_INPUT FOR THIS TASK_.

- Opening Delimiter -

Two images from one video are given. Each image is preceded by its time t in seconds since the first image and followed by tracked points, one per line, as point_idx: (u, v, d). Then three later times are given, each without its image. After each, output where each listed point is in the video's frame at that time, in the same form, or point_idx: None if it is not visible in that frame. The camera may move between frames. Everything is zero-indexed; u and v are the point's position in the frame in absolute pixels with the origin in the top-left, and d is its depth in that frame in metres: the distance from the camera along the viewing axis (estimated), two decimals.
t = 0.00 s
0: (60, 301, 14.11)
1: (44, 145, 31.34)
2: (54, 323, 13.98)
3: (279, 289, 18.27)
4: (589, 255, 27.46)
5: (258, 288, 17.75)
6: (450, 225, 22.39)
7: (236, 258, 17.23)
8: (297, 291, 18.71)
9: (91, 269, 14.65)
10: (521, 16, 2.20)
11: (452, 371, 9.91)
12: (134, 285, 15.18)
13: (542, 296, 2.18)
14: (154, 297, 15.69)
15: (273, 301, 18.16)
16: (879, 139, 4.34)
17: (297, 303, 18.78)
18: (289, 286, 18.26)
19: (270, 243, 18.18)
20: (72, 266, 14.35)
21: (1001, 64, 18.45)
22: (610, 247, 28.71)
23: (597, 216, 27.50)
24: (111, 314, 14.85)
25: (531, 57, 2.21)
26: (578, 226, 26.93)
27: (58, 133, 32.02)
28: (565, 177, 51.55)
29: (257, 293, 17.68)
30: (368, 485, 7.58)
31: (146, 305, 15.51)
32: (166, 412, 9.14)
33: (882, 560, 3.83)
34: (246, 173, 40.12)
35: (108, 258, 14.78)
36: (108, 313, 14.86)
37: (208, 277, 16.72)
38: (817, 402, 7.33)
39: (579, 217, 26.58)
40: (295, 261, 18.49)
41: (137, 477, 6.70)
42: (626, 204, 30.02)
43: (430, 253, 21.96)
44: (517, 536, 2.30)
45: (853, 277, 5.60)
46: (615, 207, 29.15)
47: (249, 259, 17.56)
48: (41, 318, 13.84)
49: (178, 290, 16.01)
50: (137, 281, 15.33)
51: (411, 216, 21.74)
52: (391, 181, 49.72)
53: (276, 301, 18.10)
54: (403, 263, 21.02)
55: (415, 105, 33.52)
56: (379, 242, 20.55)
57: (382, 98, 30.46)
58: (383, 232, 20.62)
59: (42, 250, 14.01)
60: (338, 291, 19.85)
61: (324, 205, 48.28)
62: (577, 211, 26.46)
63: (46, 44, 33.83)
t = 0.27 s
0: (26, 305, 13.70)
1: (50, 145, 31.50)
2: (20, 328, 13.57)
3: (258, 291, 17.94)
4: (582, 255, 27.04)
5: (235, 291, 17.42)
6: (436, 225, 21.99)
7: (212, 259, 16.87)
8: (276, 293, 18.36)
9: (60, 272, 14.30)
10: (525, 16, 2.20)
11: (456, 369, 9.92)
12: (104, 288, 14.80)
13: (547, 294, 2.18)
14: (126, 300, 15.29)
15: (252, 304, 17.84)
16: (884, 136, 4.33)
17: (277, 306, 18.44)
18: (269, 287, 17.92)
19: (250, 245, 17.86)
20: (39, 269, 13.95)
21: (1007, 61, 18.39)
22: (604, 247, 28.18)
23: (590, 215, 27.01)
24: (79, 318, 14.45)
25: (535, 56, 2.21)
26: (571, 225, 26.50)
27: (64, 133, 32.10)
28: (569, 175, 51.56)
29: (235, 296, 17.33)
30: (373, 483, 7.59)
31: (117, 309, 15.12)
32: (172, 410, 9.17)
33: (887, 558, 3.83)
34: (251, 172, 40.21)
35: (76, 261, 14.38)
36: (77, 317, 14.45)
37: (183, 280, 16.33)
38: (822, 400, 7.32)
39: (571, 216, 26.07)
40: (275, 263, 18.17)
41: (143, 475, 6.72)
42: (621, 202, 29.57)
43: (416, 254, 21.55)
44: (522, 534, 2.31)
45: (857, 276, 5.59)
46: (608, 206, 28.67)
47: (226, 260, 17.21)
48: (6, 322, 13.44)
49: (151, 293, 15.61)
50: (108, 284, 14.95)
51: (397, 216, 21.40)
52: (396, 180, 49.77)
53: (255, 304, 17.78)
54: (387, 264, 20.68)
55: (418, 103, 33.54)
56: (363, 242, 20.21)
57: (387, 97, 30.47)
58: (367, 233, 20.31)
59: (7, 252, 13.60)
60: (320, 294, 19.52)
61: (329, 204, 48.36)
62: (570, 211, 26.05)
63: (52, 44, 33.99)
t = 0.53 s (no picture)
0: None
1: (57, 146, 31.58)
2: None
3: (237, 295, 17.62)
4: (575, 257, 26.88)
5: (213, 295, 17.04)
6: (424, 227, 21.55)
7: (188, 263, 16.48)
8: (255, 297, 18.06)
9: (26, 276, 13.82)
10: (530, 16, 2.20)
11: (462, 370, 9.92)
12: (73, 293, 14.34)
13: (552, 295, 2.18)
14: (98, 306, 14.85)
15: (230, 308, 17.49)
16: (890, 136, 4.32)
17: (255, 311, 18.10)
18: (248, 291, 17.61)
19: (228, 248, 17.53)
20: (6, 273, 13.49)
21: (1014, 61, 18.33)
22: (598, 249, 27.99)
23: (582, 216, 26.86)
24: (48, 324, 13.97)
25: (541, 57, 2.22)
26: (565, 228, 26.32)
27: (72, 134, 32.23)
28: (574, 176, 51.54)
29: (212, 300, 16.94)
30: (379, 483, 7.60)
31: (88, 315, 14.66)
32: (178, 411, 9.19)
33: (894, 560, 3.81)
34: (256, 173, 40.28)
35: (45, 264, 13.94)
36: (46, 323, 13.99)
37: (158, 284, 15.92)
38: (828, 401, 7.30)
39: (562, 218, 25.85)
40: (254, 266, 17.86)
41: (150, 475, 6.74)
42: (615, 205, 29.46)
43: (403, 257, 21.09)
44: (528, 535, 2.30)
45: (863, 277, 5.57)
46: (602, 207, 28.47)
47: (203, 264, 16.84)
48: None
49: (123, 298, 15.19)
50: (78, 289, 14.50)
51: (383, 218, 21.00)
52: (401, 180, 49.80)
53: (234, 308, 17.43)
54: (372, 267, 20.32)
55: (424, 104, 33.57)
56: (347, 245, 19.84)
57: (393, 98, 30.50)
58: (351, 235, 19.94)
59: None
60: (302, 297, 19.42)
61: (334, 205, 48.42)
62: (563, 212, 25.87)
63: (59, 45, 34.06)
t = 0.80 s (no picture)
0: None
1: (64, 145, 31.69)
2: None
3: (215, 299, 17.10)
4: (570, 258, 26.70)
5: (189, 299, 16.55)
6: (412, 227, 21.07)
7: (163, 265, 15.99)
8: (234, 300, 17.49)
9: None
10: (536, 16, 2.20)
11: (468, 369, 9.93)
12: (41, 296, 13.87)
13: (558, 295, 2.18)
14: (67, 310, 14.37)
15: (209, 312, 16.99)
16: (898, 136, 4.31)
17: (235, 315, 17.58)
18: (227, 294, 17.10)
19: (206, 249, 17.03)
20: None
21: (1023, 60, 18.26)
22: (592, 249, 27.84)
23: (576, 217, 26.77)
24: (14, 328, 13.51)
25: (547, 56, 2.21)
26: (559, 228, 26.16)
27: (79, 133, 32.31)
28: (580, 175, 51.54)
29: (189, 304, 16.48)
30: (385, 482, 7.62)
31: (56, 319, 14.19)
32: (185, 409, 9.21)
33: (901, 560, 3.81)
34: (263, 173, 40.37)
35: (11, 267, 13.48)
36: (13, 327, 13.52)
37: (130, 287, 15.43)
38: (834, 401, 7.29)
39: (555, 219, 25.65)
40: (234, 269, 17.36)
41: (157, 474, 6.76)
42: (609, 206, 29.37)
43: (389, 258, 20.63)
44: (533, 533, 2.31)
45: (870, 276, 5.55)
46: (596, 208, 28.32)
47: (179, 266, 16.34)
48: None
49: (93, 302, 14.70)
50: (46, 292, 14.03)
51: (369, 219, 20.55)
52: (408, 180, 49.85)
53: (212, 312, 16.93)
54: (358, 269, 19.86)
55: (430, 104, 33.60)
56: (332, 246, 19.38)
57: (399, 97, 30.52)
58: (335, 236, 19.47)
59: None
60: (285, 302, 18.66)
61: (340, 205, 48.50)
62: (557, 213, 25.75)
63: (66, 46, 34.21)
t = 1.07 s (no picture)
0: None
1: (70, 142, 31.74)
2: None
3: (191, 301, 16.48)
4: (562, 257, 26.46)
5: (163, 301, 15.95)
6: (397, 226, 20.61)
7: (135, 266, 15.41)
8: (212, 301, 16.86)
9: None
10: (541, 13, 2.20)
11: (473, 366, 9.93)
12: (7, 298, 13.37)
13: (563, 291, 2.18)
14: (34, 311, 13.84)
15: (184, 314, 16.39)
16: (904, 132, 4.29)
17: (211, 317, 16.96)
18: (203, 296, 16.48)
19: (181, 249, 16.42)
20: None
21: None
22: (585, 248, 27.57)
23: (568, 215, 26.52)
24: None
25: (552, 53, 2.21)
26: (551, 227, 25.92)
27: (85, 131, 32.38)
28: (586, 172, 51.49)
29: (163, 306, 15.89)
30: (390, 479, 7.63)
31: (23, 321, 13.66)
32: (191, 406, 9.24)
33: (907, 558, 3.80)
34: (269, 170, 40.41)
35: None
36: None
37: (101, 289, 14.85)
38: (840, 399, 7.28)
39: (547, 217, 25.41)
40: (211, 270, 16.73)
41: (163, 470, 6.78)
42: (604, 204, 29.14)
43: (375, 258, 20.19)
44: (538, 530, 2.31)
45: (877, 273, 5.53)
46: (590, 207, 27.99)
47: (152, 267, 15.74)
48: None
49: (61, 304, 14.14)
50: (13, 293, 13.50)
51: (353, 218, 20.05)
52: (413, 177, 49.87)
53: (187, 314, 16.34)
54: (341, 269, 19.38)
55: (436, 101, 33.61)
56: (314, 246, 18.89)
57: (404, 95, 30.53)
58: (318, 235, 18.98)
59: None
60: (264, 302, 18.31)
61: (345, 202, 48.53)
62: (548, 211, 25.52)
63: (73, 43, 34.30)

- Closing Delimiter -
- Opening Delimiter -

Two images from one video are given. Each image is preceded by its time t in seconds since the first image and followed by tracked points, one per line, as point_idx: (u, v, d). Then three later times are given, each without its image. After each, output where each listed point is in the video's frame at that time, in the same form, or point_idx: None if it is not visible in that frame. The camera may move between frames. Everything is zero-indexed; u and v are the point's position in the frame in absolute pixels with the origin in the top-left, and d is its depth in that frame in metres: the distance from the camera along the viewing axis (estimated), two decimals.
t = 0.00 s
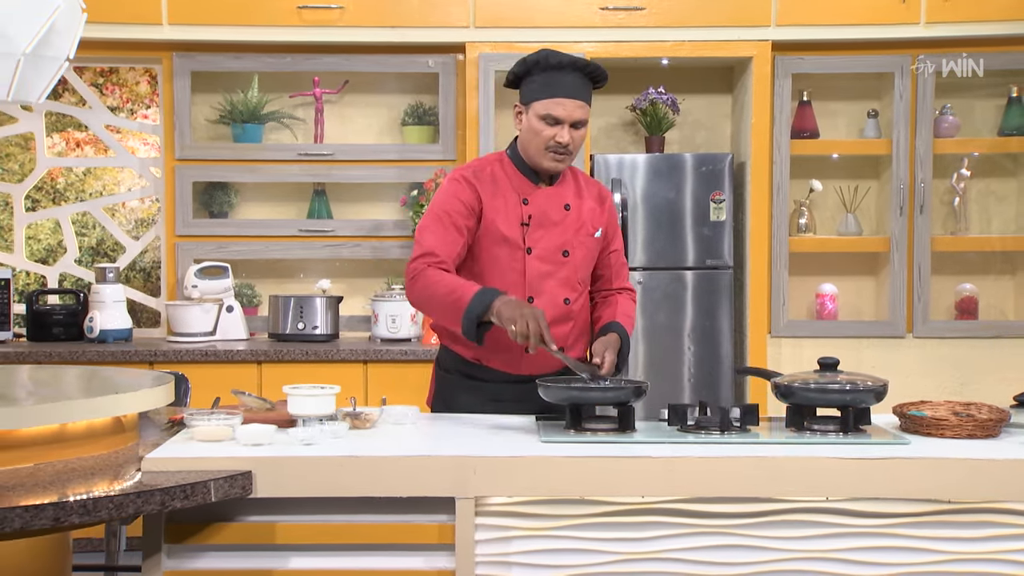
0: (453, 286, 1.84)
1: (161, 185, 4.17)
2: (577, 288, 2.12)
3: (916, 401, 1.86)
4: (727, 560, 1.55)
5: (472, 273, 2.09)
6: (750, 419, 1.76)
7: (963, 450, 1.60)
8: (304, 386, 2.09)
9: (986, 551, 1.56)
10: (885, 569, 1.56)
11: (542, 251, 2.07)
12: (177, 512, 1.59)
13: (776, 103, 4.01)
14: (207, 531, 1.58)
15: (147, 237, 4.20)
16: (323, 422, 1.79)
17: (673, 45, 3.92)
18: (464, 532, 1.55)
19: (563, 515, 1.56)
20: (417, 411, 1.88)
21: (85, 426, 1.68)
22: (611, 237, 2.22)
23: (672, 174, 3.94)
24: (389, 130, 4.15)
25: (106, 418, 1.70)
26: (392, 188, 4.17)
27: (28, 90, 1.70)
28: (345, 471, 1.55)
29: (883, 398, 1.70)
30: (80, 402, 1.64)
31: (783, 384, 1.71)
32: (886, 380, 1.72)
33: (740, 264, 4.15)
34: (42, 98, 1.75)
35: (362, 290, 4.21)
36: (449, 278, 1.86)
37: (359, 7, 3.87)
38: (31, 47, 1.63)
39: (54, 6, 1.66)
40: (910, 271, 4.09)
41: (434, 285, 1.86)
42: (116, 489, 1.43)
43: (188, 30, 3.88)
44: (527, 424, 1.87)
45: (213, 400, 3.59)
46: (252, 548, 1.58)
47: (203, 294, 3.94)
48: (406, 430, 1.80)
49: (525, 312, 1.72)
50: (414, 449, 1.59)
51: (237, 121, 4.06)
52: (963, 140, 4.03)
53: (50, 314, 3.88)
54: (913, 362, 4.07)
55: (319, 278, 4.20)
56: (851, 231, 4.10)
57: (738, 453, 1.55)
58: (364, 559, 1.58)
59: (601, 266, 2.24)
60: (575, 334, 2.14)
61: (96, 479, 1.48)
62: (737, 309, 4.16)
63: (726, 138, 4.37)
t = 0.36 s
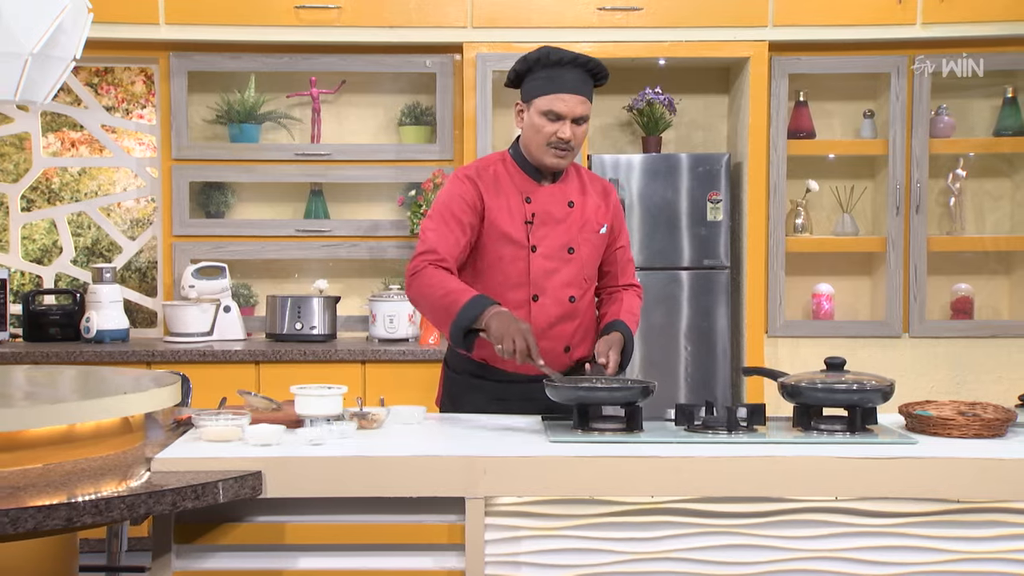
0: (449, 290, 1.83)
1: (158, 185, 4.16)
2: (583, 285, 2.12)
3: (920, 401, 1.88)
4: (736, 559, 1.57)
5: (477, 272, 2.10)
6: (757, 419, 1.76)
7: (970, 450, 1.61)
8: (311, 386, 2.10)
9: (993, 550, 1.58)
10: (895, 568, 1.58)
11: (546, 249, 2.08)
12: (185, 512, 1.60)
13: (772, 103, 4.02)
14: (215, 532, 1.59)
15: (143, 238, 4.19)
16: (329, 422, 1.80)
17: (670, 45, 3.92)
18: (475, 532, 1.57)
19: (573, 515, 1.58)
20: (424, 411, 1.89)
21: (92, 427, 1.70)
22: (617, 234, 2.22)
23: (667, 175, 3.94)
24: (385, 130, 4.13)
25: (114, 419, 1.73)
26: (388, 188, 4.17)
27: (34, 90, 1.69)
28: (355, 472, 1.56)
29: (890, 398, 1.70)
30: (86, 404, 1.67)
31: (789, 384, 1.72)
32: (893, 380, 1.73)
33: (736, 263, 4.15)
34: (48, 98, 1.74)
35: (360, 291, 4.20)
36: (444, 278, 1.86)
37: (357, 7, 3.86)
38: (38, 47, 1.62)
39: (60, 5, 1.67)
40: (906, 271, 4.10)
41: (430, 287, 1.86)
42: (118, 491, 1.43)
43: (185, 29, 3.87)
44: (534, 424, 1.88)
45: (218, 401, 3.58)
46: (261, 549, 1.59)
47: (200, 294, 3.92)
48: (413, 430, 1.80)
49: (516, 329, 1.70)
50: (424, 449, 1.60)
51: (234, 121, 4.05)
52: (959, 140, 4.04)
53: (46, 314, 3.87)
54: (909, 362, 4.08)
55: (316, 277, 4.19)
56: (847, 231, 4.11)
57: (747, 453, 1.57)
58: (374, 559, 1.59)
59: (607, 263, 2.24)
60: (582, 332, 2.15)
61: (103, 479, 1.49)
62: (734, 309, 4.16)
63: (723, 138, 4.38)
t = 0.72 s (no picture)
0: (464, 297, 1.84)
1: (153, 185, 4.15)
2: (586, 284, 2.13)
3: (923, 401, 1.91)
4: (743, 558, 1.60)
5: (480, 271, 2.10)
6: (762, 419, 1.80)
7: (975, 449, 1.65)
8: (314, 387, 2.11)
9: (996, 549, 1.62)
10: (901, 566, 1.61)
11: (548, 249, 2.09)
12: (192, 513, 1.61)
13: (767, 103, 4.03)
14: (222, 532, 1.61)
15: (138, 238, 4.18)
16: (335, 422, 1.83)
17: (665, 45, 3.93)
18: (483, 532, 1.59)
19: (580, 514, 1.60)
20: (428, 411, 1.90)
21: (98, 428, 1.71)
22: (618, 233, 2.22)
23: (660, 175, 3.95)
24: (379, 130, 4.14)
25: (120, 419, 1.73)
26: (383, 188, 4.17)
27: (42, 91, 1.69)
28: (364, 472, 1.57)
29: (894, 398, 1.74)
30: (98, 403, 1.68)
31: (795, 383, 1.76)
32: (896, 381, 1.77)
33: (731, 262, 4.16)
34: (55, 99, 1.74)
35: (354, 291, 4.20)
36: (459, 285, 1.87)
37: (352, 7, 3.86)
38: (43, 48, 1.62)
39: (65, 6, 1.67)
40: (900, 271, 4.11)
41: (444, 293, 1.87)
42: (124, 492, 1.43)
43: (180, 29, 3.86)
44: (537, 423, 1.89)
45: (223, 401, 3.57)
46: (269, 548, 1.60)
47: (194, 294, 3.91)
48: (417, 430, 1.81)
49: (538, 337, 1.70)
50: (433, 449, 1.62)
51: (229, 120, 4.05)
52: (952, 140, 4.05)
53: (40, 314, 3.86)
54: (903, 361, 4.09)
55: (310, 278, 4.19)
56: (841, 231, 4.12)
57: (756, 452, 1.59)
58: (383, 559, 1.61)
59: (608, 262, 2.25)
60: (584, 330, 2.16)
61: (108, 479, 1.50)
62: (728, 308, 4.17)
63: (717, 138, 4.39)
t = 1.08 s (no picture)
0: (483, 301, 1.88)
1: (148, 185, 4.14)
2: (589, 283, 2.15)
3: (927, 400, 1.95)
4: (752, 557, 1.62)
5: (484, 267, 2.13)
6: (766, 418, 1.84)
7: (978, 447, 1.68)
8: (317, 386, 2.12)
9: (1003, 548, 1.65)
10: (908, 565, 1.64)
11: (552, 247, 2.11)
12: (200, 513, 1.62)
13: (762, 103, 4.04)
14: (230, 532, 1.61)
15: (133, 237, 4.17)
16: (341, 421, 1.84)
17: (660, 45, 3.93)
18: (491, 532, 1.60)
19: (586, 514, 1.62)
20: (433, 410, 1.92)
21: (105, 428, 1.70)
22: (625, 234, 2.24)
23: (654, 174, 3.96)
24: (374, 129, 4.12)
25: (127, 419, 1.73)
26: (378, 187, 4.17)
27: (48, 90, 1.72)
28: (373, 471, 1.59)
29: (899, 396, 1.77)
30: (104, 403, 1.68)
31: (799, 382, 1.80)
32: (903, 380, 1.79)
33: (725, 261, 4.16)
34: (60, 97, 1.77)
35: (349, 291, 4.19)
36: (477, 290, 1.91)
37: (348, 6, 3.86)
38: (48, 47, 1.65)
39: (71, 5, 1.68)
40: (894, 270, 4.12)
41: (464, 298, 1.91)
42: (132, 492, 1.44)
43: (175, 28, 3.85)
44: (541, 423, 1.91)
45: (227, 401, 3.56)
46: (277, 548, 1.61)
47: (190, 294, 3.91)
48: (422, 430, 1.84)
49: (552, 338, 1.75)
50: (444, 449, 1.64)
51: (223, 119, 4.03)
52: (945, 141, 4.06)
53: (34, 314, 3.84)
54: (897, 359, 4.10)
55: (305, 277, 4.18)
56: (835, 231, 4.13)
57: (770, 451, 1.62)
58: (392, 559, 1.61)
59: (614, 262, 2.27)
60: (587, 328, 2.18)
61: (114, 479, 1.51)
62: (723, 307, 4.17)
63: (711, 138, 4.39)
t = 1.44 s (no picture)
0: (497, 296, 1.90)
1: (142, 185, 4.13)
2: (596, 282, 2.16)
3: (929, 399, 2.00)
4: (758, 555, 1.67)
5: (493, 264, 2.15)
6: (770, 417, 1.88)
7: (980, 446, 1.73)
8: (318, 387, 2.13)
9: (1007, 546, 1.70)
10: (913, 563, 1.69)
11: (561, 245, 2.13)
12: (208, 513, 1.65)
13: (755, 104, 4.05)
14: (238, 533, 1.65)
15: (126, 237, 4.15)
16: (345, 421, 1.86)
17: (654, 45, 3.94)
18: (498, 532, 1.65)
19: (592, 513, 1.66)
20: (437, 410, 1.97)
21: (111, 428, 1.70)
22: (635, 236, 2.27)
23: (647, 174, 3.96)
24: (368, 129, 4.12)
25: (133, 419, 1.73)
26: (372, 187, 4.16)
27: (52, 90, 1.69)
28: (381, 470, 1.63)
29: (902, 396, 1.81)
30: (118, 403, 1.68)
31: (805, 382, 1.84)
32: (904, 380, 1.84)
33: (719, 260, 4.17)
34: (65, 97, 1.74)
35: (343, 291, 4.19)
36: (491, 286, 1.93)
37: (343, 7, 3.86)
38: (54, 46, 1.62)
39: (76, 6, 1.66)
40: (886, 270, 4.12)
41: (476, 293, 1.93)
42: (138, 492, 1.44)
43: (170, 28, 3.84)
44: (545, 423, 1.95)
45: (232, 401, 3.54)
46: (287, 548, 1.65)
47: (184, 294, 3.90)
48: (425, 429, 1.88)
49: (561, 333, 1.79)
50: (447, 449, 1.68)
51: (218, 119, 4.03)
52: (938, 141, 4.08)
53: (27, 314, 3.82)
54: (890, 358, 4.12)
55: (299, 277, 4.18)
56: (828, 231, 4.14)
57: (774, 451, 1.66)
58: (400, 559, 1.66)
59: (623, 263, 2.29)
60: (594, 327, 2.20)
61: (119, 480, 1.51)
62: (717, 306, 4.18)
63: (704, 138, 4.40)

- Closing Delimiter -

_WORK INSTRUCTION_. The range runs from the line with "49: (516, 329, 1.70)" up to and including the line with "t = 0.72 s (no picture)" in the listing above; please write out exactly those lines and nothing more.

_ANSWER BOX_.
49: (516, 329, 1.70)
50: (424, 449, 1.60)
51: (234, 121, 4.05)
52: (959, 140, 4.04)
53: (46, 314, 3.87)
54: (909, 362, 4.08)
55: (316, 277, 4.19)
56: (847, 231, 4.11)
57: (747, 453, 1.57)
58: (374, 559, 1.59)
59: (607, 263, 2.24)
60: (582, 332, 2.15)
61: (103, 479, 1.49)
62: (734, 309, 4.16)
63: (723, 138, 4.38)
t = 0.72 s (no picture)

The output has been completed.